EXERCISE OBJECTIVE »
For the word "Ihrer", count the lines of the data that include it and give only the total.

=-=-=-=-=

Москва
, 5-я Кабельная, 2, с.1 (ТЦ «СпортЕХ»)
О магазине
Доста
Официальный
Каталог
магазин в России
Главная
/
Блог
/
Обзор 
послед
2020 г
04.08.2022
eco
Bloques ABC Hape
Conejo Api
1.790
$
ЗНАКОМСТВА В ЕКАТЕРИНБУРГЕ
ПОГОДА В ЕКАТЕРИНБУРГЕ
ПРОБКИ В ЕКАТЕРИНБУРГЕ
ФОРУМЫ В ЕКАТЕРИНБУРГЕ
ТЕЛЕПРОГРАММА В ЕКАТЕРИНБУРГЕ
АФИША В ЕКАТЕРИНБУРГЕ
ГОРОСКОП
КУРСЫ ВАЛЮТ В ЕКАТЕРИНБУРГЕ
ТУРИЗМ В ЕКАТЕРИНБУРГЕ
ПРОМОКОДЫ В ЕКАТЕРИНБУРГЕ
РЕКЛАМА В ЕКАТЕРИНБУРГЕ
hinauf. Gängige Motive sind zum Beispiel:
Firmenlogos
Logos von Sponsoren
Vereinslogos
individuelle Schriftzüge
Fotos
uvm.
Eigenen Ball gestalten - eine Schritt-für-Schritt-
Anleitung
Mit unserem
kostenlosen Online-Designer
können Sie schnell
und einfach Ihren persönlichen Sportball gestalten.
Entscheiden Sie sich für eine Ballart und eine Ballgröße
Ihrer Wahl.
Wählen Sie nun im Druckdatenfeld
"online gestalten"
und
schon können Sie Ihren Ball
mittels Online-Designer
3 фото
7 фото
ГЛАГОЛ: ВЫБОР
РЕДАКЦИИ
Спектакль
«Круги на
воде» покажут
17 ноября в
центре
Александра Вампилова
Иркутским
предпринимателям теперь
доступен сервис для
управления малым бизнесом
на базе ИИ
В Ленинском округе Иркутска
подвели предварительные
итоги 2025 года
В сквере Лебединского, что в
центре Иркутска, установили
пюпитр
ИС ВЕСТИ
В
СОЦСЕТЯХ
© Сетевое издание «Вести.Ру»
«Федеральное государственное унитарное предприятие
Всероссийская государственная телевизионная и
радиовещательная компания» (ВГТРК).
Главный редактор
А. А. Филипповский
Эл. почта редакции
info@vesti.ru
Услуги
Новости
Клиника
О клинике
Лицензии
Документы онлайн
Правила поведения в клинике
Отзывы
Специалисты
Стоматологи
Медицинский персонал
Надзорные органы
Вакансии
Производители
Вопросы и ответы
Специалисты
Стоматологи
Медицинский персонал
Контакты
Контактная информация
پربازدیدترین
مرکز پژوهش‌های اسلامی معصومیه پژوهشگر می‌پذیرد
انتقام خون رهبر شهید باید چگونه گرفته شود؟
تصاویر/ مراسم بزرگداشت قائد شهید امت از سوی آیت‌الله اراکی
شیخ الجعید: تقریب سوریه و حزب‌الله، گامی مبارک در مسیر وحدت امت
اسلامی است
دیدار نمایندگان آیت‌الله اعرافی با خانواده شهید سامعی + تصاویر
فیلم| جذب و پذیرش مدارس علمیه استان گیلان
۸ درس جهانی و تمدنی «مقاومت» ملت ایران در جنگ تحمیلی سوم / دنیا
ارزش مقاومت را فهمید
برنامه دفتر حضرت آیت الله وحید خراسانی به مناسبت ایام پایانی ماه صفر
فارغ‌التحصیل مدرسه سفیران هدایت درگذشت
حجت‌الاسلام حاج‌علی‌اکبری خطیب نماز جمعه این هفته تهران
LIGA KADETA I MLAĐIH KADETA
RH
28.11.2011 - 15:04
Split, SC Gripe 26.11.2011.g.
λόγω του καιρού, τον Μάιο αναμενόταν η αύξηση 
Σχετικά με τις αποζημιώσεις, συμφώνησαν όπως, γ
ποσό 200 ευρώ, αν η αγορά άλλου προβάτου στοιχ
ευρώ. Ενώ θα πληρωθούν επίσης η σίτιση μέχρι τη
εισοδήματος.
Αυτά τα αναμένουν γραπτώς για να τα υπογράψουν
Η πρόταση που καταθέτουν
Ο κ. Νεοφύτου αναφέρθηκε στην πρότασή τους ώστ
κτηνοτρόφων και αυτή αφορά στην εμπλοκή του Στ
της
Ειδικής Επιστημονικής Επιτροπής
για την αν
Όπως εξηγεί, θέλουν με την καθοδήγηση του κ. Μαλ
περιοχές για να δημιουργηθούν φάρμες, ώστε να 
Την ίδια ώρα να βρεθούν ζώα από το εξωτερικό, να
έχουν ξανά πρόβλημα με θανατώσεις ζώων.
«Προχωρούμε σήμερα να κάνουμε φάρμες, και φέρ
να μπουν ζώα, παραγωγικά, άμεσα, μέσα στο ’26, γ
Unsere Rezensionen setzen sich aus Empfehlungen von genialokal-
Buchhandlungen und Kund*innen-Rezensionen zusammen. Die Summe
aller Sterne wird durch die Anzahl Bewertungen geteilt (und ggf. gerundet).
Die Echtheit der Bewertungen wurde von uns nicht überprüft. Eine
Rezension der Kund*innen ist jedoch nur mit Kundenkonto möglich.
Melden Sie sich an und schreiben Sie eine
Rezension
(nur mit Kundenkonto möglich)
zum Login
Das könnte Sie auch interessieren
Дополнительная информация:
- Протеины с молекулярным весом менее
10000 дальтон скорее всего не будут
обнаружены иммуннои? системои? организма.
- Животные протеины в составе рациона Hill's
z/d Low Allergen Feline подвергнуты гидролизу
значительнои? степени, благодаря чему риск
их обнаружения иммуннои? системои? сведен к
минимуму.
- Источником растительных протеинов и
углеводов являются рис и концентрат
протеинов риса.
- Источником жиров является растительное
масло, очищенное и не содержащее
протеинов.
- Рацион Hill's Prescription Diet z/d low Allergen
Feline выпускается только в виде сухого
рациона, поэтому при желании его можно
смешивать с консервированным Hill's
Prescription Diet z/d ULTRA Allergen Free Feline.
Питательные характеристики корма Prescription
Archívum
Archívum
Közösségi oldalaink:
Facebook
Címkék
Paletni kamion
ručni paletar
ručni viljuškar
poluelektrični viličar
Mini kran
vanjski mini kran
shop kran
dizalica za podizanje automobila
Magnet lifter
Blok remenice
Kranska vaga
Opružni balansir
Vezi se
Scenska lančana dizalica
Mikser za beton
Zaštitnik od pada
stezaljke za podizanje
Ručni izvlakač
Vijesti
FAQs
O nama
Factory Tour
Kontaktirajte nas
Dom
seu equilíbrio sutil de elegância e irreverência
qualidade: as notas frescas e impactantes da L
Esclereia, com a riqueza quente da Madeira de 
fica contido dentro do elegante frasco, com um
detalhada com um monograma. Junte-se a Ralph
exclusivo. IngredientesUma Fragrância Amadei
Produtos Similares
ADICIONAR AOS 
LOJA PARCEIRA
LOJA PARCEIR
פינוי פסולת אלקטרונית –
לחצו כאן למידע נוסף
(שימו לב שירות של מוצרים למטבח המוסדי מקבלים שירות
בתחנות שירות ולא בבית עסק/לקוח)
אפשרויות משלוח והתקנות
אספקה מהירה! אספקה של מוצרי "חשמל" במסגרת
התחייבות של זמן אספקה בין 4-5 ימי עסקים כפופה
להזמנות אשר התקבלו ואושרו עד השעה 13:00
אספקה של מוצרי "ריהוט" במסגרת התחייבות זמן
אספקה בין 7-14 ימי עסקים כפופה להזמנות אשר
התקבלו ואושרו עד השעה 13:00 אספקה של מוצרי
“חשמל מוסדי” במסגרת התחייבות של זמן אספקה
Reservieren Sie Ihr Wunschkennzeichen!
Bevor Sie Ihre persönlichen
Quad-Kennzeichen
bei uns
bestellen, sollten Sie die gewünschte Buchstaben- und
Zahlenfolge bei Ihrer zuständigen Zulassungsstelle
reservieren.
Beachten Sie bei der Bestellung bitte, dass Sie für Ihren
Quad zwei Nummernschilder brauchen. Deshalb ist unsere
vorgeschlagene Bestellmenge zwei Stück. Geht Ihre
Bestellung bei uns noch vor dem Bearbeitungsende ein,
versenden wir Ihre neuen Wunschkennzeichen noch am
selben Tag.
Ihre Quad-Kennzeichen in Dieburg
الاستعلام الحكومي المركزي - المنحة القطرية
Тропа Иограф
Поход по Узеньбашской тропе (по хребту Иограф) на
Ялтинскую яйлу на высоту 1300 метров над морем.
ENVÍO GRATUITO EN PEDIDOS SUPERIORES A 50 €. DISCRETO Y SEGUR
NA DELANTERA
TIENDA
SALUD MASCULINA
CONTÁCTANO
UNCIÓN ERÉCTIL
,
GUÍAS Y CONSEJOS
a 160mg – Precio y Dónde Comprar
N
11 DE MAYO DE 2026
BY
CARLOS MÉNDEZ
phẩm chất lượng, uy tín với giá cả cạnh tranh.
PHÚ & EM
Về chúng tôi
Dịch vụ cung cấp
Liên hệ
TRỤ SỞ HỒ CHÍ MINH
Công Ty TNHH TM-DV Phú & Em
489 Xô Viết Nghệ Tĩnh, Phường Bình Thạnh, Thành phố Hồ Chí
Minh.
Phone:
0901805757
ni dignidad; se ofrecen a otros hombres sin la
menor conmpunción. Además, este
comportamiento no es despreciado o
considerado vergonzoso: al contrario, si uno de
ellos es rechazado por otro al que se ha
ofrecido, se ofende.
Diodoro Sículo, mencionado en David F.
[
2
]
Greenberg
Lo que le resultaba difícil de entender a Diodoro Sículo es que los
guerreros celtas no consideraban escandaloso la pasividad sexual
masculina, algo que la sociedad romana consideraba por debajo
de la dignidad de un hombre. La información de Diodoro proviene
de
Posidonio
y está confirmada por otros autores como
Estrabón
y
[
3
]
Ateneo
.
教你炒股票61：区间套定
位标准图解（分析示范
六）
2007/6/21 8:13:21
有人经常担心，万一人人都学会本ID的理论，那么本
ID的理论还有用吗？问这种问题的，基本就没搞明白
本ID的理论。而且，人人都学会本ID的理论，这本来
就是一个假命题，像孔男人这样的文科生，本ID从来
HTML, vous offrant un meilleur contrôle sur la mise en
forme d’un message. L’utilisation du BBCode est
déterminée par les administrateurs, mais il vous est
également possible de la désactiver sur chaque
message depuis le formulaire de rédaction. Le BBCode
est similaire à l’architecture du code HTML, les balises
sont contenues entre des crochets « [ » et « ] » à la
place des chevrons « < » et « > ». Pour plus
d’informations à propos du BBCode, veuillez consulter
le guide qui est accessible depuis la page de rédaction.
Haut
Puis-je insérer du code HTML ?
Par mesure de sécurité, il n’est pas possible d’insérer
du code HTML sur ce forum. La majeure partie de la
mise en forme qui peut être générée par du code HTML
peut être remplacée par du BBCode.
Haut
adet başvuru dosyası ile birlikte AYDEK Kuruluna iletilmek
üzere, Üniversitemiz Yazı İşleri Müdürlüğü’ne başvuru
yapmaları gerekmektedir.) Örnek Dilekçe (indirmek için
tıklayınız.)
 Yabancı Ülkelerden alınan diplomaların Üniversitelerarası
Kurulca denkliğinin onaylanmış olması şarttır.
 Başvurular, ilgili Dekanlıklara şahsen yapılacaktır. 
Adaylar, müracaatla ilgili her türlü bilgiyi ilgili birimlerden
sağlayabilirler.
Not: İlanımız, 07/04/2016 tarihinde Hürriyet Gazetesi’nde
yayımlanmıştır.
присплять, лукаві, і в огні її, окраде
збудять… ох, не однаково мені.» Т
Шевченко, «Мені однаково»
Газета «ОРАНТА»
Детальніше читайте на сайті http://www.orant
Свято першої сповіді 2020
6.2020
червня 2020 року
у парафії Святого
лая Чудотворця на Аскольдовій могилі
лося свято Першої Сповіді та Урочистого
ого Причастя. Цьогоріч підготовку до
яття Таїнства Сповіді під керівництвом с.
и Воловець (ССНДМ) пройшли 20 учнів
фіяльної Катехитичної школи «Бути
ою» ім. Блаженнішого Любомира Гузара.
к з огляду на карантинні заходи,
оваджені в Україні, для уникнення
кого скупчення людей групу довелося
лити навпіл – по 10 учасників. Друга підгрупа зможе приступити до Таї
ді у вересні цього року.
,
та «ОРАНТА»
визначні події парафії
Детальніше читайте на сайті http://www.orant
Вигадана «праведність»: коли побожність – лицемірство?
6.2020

=-=-=-=-=

WRITTEN ANSWER »
2